◆ Exercise
Restate word for word the entries below, starting with the line with "right front paw: (76, 235)" and continuing through the line with "right shoulder: (281, 190)". Include both of those lines and no others.
-------- Excerpted records --------
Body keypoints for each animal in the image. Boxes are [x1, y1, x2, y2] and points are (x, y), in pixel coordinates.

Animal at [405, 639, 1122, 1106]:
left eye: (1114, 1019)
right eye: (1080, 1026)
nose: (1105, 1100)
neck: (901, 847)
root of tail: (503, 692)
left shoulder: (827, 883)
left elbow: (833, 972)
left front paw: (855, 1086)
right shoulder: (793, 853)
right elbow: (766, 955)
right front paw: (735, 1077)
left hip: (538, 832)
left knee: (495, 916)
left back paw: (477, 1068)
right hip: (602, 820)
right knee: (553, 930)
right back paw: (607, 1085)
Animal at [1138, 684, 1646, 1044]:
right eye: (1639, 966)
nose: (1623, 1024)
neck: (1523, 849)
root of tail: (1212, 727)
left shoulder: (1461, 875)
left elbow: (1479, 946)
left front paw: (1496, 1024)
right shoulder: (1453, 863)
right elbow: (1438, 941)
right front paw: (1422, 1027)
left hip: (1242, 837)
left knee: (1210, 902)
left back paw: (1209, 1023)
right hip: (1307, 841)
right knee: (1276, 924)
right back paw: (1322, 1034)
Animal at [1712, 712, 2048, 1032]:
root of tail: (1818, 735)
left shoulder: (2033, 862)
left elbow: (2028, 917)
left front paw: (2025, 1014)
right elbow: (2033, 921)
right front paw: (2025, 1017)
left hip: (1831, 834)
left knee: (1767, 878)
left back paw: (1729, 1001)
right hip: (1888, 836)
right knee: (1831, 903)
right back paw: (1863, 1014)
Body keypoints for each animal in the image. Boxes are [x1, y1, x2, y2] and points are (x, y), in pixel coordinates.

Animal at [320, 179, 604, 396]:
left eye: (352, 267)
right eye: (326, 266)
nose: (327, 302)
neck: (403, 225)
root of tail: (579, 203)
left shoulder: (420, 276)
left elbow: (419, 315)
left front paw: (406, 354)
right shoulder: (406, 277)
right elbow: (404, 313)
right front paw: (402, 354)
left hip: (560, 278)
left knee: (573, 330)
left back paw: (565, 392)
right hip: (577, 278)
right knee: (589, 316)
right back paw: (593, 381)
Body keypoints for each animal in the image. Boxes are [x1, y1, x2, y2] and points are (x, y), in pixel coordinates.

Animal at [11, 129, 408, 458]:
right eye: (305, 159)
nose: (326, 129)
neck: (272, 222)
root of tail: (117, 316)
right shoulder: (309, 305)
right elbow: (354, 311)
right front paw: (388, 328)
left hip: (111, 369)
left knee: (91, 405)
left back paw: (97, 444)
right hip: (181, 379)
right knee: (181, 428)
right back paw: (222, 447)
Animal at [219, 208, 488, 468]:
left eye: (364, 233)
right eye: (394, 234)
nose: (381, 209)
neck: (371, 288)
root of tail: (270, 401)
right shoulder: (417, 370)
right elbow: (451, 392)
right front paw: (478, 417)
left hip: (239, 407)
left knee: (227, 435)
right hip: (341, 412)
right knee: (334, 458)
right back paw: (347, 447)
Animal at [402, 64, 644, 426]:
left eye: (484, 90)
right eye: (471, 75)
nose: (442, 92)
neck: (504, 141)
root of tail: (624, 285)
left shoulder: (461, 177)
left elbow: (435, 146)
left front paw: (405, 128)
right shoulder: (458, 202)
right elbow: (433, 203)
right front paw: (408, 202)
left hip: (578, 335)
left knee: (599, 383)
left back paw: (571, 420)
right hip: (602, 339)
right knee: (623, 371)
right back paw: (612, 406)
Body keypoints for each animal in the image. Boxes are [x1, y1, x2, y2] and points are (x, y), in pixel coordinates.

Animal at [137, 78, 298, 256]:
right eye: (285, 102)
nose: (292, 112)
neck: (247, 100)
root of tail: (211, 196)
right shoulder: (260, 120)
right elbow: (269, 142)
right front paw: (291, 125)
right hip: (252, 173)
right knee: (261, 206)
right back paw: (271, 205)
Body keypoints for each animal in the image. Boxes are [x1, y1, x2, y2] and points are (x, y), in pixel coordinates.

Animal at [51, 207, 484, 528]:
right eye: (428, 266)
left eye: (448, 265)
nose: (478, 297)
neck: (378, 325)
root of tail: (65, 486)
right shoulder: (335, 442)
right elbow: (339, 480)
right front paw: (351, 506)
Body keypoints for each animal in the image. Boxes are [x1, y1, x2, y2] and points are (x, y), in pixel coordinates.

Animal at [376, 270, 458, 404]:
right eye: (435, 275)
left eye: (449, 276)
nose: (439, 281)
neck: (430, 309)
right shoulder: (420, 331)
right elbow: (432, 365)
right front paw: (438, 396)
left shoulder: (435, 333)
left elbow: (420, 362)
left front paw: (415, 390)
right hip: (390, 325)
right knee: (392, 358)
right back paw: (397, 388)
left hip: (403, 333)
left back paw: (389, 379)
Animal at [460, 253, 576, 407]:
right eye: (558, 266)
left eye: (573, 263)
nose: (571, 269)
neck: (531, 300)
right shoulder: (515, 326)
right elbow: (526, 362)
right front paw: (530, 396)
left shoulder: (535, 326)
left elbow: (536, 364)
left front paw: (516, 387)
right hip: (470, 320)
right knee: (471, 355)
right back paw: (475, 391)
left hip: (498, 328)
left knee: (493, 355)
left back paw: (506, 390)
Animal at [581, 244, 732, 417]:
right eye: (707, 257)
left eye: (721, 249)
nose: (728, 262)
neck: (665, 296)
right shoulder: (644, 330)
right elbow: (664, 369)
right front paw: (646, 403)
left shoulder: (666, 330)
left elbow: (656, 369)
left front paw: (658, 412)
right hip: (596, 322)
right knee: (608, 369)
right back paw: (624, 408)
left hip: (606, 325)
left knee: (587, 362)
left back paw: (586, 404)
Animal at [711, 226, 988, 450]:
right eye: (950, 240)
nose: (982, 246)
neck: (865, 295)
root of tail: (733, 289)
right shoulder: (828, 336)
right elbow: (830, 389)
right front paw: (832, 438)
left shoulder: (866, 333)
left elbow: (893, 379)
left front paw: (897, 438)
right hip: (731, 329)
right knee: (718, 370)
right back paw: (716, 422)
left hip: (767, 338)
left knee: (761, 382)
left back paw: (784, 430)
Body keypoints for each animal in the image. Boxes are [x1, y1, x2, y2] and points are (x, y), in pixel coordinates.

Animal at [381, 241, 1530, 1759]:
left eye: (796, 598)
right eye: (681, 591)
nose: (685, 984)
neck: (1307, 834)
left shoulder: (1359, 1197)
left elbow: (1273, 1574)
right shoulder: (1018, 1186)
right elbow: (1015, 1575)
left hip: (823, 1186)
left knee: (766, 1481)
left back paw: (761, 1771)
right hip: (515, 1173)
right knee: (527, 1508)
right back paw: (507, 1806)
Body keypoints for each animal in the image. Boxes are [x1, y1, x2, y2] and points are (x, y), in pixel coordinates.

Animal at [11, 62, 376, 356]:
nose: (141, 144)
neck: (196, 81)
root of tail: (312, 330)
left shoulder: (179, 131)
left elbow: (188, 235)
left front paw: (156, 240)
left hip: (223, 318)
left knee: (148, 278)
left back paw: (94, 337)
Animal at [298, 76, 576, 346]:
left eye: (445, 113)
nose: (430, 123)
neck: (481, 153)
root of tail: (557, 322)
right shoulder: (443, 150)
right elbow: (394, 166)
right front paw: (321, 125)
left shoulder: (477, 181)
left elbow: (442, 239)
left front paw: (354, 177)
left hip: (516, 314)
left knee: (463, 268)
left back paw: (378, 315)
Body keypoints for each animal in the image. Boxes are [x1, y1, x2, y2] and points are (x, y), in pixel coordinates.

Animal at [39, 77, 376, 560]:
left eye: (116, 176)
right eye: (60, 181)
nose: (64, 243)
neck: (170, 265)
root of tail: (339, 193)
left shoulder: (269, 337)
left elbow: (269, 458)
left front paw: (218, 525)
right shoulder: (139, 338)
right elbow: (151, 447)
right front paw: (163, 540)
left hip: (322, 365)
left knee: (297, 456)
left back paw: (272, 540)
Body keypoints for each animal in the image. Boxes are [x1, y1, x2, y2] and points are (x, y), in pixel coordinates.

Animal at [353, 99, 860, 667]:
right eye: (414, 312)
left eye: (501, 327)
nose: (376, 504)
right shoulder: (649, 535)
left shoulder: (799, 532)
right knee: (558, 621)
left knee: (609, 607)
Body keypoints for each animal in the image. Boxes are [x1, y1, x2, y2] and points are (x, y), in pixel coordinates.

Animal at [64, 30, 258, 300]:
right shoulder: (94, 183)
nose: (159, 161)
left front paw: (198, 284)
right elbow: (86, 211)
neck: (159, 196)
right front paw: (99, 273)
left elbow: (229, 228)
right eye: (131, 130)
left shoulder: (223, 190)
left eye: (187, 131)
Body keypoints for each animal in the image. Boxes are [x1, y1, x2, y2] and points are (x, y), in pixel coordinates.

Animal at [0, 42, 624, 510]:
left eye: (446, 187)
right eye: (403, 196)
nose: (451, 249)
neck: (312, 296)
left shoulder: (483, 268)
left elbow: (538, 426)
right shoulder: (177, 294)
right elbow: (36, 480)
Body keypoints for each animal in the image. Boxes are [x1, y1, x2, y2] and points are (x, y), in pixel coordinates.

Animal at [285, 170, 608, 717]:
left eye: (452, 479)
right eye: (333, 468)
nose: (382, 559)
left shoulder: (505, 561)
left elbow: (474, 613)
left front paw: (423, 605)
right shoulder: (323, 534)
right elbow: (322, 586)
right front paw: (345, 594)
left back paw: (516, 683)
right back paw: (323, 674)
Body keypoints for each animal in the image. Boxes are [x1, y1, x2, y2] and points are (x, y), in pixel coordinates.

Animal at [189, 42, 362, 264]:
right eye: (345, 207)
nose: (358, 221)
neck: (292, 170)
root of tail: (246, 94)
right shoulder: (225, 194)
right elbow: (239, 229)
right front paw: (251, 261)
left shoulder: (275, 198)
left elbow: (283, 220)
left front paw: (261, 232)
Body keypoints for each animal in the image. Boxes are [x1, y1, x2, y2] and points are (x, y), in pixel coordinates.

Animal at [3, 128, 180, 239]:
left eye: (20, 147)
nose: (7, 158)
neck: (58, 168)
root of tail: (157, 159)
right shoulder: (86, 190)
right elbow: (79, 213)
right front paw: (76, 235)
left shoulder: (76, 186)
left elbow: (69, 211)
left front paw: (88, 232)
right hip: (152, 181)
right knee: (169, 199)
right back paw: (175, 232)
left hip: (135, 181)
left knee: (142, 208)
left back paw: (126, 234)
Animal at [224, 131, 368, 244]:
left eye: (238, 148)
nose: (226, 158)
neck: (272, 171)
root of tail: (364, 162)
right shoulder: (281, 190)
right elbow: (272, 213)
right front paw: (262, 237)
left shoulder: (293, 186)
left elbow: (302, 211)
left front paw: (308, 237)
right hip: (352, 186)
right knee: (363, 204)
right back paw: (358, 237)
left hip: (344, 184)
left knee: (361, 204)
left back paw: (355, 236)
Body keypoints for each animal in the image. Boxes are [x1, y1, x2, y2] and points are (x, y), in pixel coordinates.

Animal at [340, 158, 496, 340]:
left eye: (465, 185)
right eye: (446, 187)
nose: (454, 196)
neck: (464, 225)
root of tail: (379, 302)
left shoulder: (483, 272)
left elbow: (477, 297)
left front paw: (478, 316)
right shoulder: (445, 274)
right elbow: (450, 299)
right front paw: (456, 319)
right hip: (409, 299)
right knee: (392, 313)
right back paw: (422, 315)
--------
◆ Problem solution
right front paw: (76, 235)
left shoulder: (76, 186)
left elbow: (69, 211)
left front paw: (88, 232)
right hip: (152, 181)
right knee: (169, 199)
right back paw: (175, 232)
left hip: (135, 181)
left knee: (142, 208)
left back paw: (126, 234)
Animal at [224, 131, 368, 244]:
left eye: (238, 148)
nose: (226, 158)
neck: (272, 171)
root of tail: (364, 162)
right shoulder: (281, 190)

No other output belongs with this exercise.